The new rules came over the objection of the SEC’s Republican Commissioners. “This expansion of Form PF data collection is another demonstration in the Commission’s belief in the benevolent power of more,” Hester Peirce said in voting against the rules. “More is not always better. Private fund managers should spend their time focusing on their risks, not filling out SEC forms.”
For ongoing coverage of the SEC, visit Regulatory Compliance Watch.
Private Equity International’s Carmela Mendoza has an in-depth look at Hg.
The London-headquartered firm’s forte is buyouts of software and services businesses. It is especially dominant in the decidedly niche – and rapidly growing – world of software-as-a-service-enabled businesses that have a high proportion of recurring and contracted revenues from loyal customers, Carmela reports. These revenues are based on products, backed by intellectual property, that are business critical and low spend.
An Hg insider told Carmela that the firm calls this the “leaky bathtub” model. In essence, it’s a revenue model analogy, where most companies Hg owns start each year with over 90 percent of revenue already contracted – a feature of the SaaS software business model.
That’s opposed to, for example, a consulting firm that starts each year with 0 percent revenue contracted. “Their businesses are the kinds of software solution that customers can’t really turn off,” the insider says.
Hg has amassed $11 billion for Saturn 3, its latest large-cap offering – more than double the $5 billion accrued by its 2020-vintage predecessor. It also reached the €6.75 billion hard-cap for Genesis 10 in mid-April, it is understood, and is yet to hold a final close.
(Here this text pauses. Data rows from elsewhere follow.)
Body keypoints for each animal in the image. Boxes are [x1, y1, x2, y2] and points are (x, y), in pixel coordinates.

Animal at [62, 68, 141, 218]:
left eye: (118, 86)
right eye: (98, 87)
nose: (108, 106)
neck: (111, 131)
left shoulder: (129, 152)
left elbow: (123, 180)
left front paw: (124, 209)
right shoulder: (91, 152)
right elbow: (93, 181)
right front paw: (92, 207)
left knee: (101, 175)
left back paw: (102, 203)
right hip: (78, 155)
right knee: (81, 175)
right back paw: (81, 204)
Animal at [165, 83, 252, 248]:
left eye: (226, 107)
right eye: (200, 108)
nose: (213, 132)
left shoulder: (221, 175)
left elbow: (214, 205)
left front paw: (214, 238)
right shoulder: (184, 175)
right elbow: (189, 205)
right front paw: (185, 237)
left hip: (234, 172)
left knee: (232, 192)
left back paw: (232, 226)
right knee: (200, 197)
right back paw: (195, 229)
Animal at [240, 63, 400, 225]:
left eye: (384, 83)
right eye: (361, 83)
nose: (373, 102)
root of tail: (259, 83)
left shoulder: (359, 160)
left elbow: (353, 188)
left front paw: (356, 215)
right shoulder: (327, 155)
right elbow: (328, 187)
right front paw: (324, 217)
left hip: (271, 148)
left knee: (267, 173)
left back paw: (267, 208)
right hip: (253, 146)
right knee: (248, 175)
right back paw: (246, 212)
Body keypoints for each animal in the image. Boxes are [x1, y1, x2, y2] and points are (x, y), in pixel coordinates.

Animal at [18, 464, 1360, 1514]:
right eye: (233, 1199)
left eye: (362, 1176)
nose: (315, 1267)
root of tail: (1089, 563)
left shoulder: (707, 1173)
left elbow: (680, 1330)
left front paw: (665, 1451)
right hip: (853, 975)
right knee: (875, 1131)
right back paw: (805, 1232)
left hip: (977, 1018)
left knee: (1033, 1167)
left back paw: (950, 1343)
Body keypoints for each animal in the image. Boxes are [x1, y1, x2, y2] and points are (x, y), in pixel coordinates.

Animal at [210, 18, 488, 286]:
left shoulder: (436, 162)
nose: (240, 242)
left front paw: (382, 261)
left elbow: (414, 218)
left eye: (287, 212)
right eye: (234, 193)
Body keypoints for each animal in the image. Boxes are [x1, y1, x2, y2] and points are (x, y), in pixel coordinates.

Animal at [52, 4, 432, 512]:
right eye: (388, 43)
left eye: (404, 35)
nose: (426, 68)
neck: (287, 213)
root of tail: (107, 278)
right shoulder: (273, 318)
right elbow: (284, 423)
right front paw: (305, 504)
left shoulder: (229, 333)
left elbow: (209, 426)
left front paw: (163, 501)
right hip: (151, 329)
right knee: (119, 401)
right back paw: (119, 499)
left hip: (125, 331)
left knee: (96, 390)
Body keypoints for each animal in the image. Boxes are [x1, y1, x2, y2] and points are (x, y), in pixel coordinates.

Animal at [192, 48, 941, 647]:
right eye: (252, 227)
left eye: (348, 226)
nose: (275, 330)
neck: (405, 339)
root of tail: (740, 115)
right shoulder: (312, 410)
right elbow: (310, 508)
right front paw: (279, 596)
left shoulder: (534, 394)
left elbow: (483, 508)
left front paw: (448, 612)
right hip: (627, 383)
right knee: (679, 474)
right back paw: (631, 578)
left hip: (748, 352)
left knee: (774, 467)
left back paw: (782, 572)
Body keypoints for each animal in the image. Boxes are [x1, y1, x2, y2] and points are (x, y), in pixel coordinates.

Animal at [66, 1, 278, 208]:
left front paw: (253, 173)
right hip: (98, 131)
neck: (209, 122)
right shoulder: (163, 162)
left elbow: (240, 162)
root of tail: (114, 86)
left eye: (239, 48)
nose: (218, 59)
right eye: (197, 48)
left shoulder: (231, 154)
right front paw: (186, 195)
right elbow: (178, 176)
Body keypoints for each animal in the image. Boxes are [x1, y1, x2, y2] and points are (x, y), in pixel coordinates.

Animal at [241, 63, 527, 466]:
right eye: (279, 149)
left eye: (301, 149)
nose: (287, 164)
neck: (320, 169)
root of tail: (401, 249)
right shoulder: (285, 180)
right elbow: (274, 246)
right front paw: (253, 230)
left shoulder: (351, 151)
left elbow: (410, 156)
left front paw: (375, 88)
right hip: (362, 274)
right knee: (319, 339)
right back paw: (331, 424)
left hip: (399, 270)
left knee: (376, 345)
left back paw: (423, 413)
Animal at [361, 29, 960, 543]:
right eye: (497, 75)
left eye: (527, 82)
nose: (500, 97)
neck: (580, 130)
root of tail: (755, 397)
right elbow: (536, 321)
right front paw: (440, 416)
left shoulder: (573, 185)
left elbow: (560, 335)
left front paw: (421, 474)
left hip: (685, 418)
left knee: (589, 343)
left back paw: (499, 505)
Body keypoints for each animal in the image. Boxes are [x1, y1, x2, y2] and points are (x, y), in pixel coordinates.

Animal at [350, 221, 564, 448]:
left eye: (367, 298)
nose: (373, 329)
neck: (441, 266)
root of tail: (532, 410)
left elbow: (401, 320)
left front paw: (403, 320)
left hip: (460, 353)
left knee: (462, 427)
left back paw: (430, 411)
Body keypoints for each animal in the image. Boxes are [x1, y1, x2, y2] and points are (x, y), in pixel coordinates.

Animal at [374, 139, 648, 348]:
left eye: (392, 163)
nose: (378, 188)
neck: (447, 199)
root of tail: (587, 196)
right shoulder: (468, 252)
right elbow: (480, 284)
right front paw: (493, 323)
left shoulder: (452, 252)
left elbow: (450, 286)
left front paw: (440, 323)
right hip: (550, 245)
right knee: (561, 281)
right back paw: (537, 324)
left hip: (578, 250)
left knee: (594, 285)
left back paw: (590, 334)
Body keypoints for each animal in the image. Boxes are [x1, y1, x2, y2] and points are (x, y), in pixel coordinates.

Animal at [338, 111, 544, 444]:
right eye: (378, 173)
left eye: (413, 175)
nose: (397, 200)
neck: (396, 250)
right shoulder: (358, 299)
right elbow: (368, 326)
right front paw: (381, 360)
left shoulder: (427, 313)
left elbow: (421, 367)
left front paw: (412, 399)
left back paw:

Funds under management have grown to over $55 billion, making it the largest UK-headquartered firm in our 2022 PEI 300 ranking of private equity’s biggest fundraisers over a five-year period.
Hg invests in eight software clusters: enterprise resource planning and payroll; tax and accounting; legal and regulatory; healthcare; insurance; automation and engineering; wealth and markets; and SME services.
Over the past decade, Hg has backed 84 platform investments across software and services.
The firm’s strategy seems to be paying off: Hg has returned around $17 billion of proceeds to its investors at 3.3x or 33 percent IRR as of 31 March 2023, according to a factsheet on its website.
On that note, I’ll sign off for today. Obey Martin Manayiti will be with you on the Wire tomorrow, and I’ll be back on Monday.